Stewart seeks more cargo and passenger business and new routes to the west and Caribbean to attract more ridership from its present airlines, its manager Diane Ehler said today at the Hudson Valley Regional Economic Summit. Ehler said the Port Authority hopes to attract development partners to add amenities to the airport, including parking, is repaving ramps to handle heavier planes. To date, Ehler and her assistant told WPCNR the increased passenger traffic and partial implementation of new Federal Aviation Administration flight patterns have not resulted in noticeable complaints to the airport.
The blossoming of Stewart Airport as evidence of a resurgence of the Hudson Valley was a dominant theme during the Hudson Valley Regional Economic Summit held Tuesday morning at Rockland Community College, being held to consider the transportation needs of the reason in connection with developing a replacement strategy for the Tappan Zee Bridge.

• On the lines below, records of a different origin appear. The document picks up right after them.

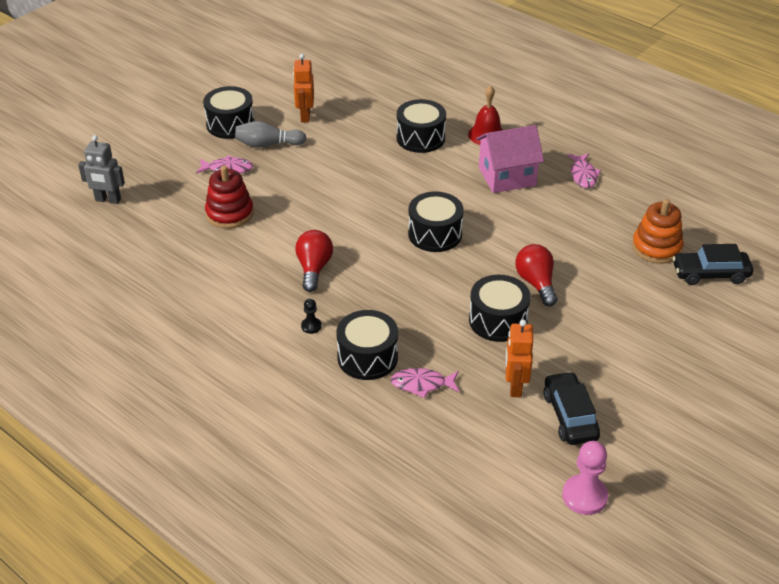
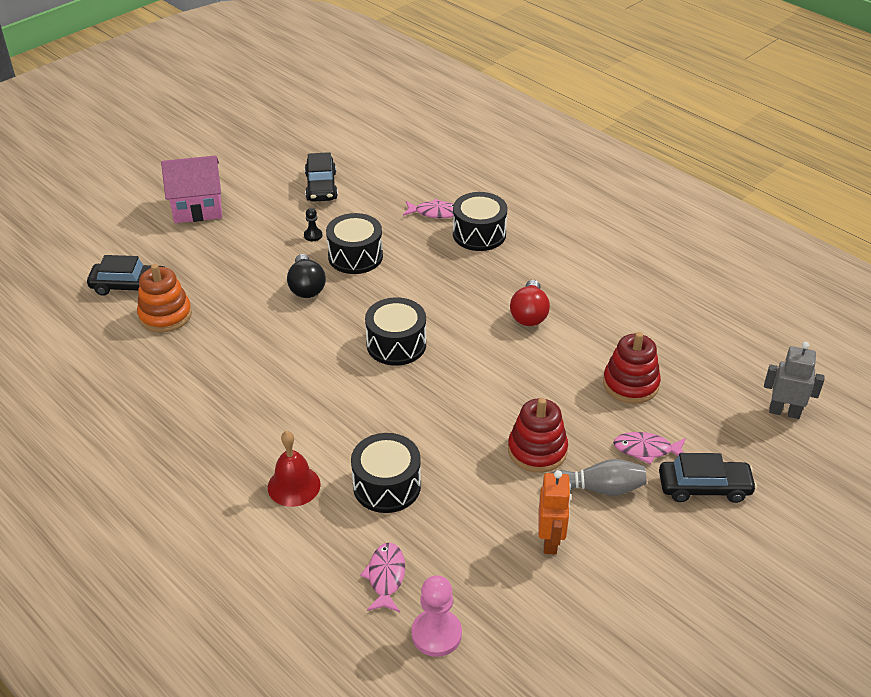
camera: 175 degrees left, 0 degrees up
black drum [203,86,254,139] -> none
black pawn [301,299,322,334] -> black pawn moved to [304,208,322,241]
pink house [476,125,544,193] -> pink house moved to [161,155,222,223]
orange robot [506,320,533,397] -> none
red light bulb [515,244,557,306] -> black light bulb [287,254,326,298]
pink pawn [562,441,608,515] -> pink pawn moved to [411,575,462,657]
pink fish [567,154,601,188] -> pink fish moved to [360,542,405,612]
none -> red stacking toy [508,398,568,473]
none -> black car [659,453,757,503]

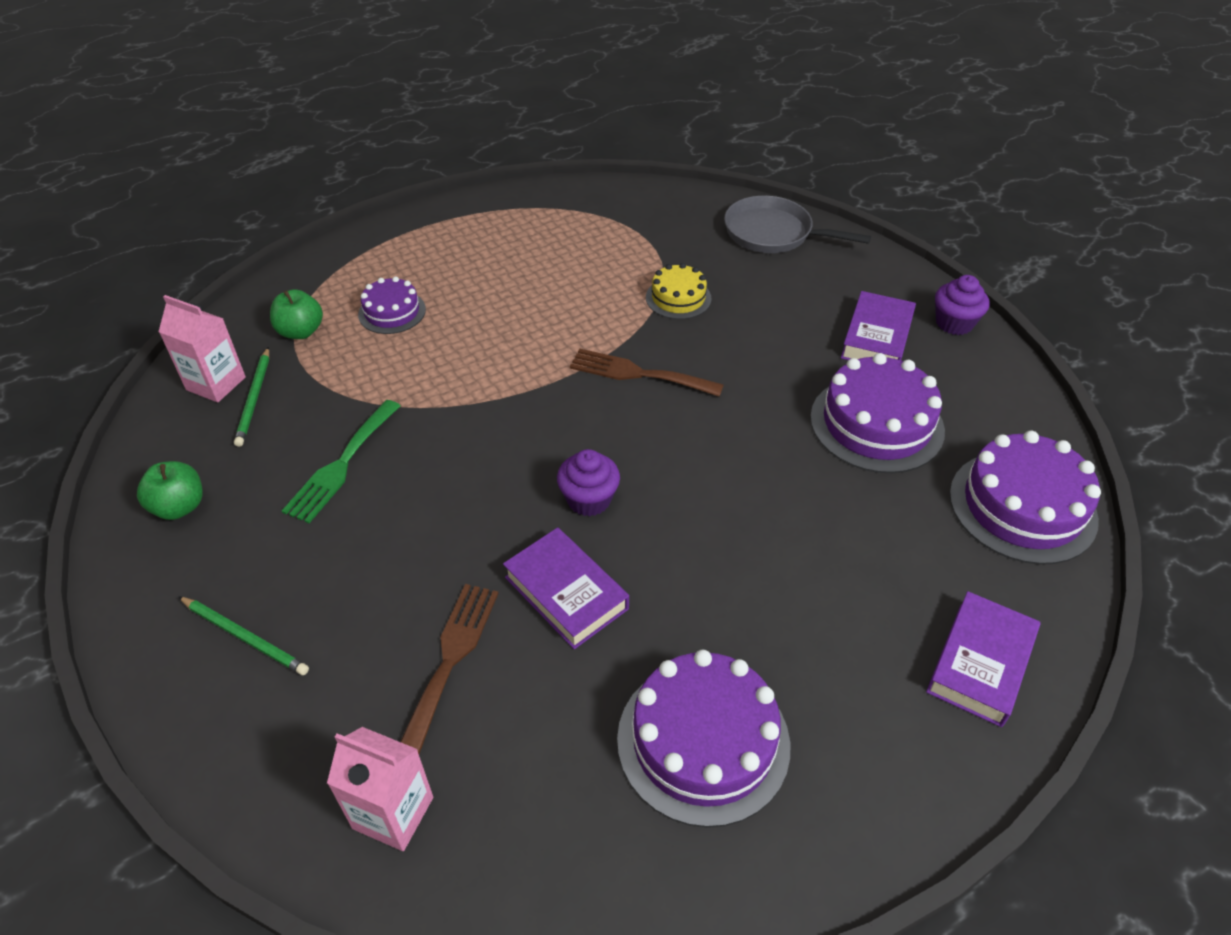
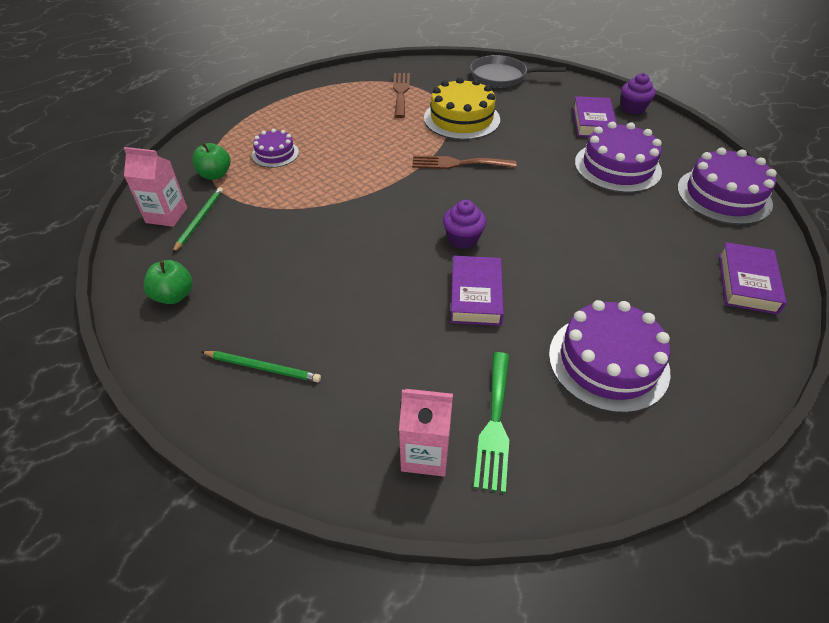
camera: 15 degrees left, 0 degrees up
green pencil [234,347,269,447] -> green pencil turned 150 degrees counterclockwise [172,187,223,253]
green fork [282,400,400,523] -> green fork moved to [474,352,510,493]
brown fork [400,584,499,754] -> brown fork moved to [393,73,410,118]
purple book [503,527,629,649] -> purple book turned 60 degrees clockwise [450,256,504,326]
yellow cake [646,263,711,319] -> yellow cake [424,77,500,140], size x1.76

The keynote speaker noted the billions needed the various transit agencies’ spending plans ($33 Billion in financing) and stressed the Hudson Valley Counties had to speak as one voice to government to get their fair share of financing from representatives to finance the Tappan Zee Bridge and West bank and Westchester transporation needs.

Jonathan Drapkin of Pattern for Progress, the planning consultant employed by the Hudson Valley, called for the nine counties of the Hudson Valley Region, the fastest growing region in New York State, (Westchester, Rockland, Columbia, Dutchess, Putnam, Ulster, Green, Sullivan, Orange), and business organizations to form a consortium – the number one priority of 15 objectives he felt the Hudson Valley interests should work towards in preparing the region for the next hundred years.
The consortium, Drapkin said, would present a persuasive voice to press elected representatives for the financial resources needed to fund the renewal of the region’s transportation infrastructure to move more workers into the nine counties, making them more attractive to businesses to relocate there.
Drapkin compared various agencies needs for funding to accomplish their growth plans, and suggested that private financing be sought in addition to government and state funds and taxpayers’ dollars. He suggested that a united voice of all 9 counties speaking as one voice to political representatives and private investment had to be delivered strongly in order to attract funding for the projects.
Drapkin outlined demographic trends, showing that the Hudson Valley was the state’s fastest growing region with the most potential for return on investment of federal and state dollars.

Westchester County is the only county with as many commuters coming into the county each day as there are driving out of it. A trend that, Drapkin felt, should be reversed to keep more of the 200,000 who commute out of the Hudson Valley to work in the valley.

It was shown that ridership on Metro North was up 6% in two years East of the Hudson and up 13% West of the Hudson. Total ridership 82 Million as opposed to 40 Million in 1983.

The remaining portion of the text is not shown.